(Beginning of The records)
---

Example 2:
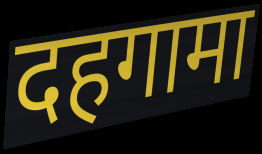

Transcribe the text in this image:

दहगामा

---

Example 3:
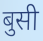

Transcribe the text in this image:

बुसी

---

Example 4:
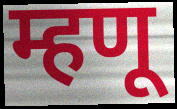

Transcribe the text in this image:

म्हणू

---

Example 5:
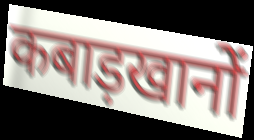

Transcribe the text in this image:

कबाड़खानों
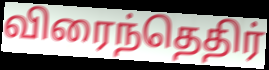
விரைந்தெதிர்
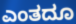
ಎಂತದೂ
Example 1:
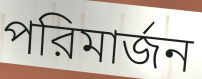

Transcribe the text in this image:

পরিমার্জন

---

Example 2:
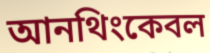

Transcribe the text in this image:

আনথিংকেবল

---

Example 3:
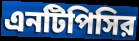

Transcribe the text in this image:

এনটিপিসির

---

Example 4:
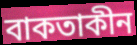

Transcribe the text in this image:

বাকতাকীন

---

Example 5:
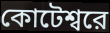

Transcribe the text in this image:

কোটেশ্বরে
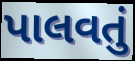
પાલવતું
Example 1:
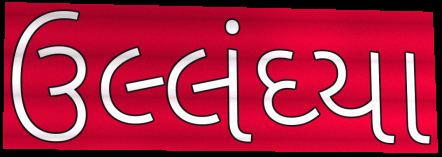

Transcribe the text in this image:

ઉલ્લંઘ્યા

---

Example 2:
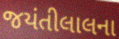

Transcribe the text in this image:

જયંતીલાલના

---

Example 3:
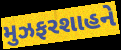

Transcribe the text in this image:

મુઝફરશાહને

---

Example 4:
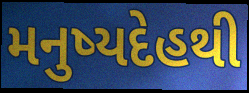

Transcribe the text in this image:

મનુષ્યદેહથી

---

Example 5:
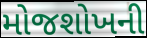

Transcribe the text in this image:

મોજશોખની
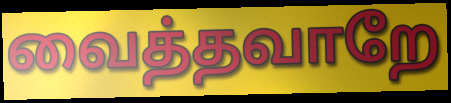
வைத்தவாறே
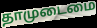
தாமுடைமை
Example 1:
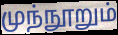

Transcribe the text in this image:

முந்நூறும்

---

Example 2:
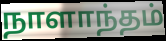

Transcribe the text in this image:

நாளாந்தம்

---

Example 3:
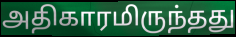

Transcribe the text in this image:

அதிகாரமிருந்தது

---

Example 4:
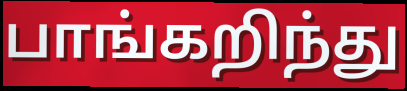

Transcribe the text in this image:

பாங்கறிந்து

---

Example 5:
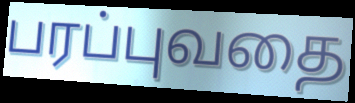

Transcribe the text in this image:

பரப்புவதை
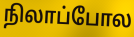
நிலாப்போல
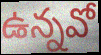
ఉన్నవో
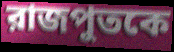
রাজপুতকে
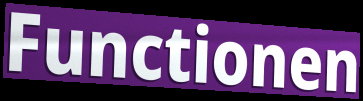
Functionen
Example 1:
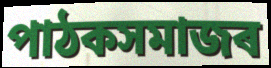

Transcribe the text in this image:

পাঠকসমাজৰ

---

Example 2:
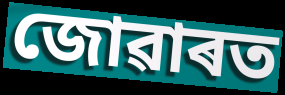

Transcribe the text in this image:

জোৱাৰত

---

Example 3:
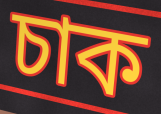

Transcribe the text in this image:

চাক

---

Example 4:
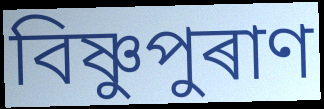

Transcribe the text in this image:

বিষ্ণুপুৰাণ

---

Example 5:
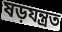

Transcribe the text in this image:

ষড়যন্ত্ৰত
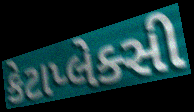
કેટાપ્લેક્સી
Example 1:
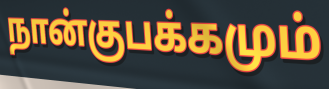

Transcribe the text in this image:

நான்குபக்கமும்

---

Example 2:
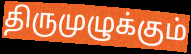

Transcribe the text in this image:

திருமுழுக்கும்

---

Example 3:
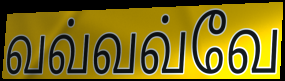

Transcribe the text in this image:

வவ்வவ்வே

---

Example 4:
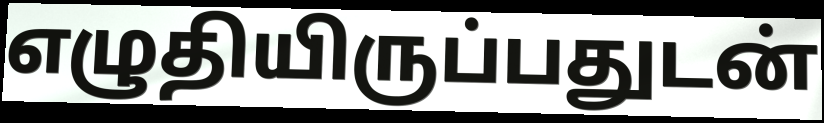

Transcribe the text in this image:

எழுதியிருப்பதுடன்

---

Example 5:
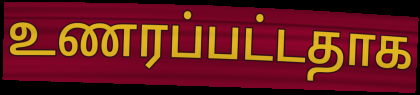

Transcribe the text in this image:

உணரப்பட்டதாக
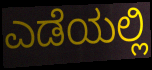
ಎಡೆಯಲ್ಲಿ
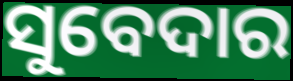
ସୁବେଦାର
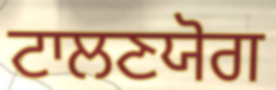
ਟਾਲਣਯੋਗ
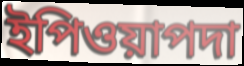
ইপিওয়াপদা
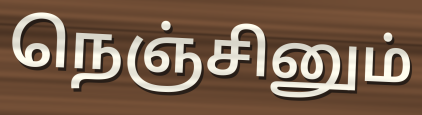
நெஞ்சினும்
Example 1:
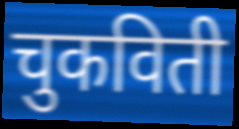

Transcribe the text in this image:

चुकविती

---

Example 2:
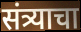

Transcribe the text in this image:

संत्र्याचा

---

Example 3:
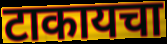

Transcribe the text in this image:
(End of The records)
## [What the task asks]
Each record, word for word, should be printed again without its pictures.

## [Answer section]
---

Example 2:

Transcribe the text in this image:

दहगामा

---

Example 3:

Transcribe the text in this image:

बुसी

---

Example 4:

Transcribe the text in this image:

म्हणू

---

Example 5:

Transcribe the text in this image:

कबाड़खानों
விரைந்தெதிர்
ಎಂತದೂ
Example 1:

Transcribe the text in this image:

পরিমার্জন

---

Example 2:

Transcribe the text in this image:

আনথিংকেবল

---

Example 3:

Transcribe the text in this image:

এনটিপিসির

---

Example 4:

Transcribe the text in this image:

বাকতাকীন

---

Example 5:

Transcribe the text in this image:

কোটেশ্বরে
પાલવતું
Example 1:

Transcribe the text in this image:

ઉલ્લંઘ્યા

---

Example 2:

Transcribe the text in this image:

જયંતીલાલના

---

Example 3:

Transcribe the text in this image:

મુઝફરશાહને

---

Example 4:

Transcribe the text in this image:

મનુષ્યદેહથી

---

Example 5:

Transcribe the text in this image:

મોજશોખની
வைத்தவாறே
தாமுடைமை
Example 1:

Transcribe the text in this image:

முந்நூறும்

---

Example 2:

Transcribe the text in this image:

நாளாந்தம்

---

Example 3:

Transcribe the text in this image:

அதிகாரமிருந்தது

---

Example 4:

Transcribe the text in this image:

பாங்கறிந்து

---

Example 5:

Transcribe the text in this image:

பரப்புவதை
நிலாப்போல
ఉన్నవో
রাজপুতকে
Functionen
Example 1:

Transcribe the text in this image:

পাঠকসমাজৰ

---

Example 2:

Transcribe the text in this image:

জোৱাৰত

---

Example 3:

Transcribe the text in this image:

চাক

---

Example 4:

Transcribe the text in this image:

বিষ্ণুপুৰাণ

---

Example 5:

Transcribe the text in this image:

ষড়যন্ত্ৰত
કેટાપ્લેક્સી
Example 1:

Transcribe the text in this image:

நான்குபக்கமும்

---

Example 2:

Transcribe the text in this image:

திருமுழுக்கும்

---

Example 3:

Transcribe the text in this image:

வவ்வவ்வே

---

Example 4:

Transcribe the text in this image:

எழுதியிருப்பதுடன்

---

Example 5:

Transcribe the text in this image:

உணரப்பட்டதாக
ಎಡೆಯಲ್ಲಿ
ସୁବେଦାର
ਟਾਲਣਯੋਗ
ইপিওয়াপদা
நெஞ்சினும்
Example 1:

Transcribe the text in this image:

चुकविती

---

Example 2:

Transcribe the text in this image:

संत्र्याचा

---

Example 3:

Transcribe the text in this image:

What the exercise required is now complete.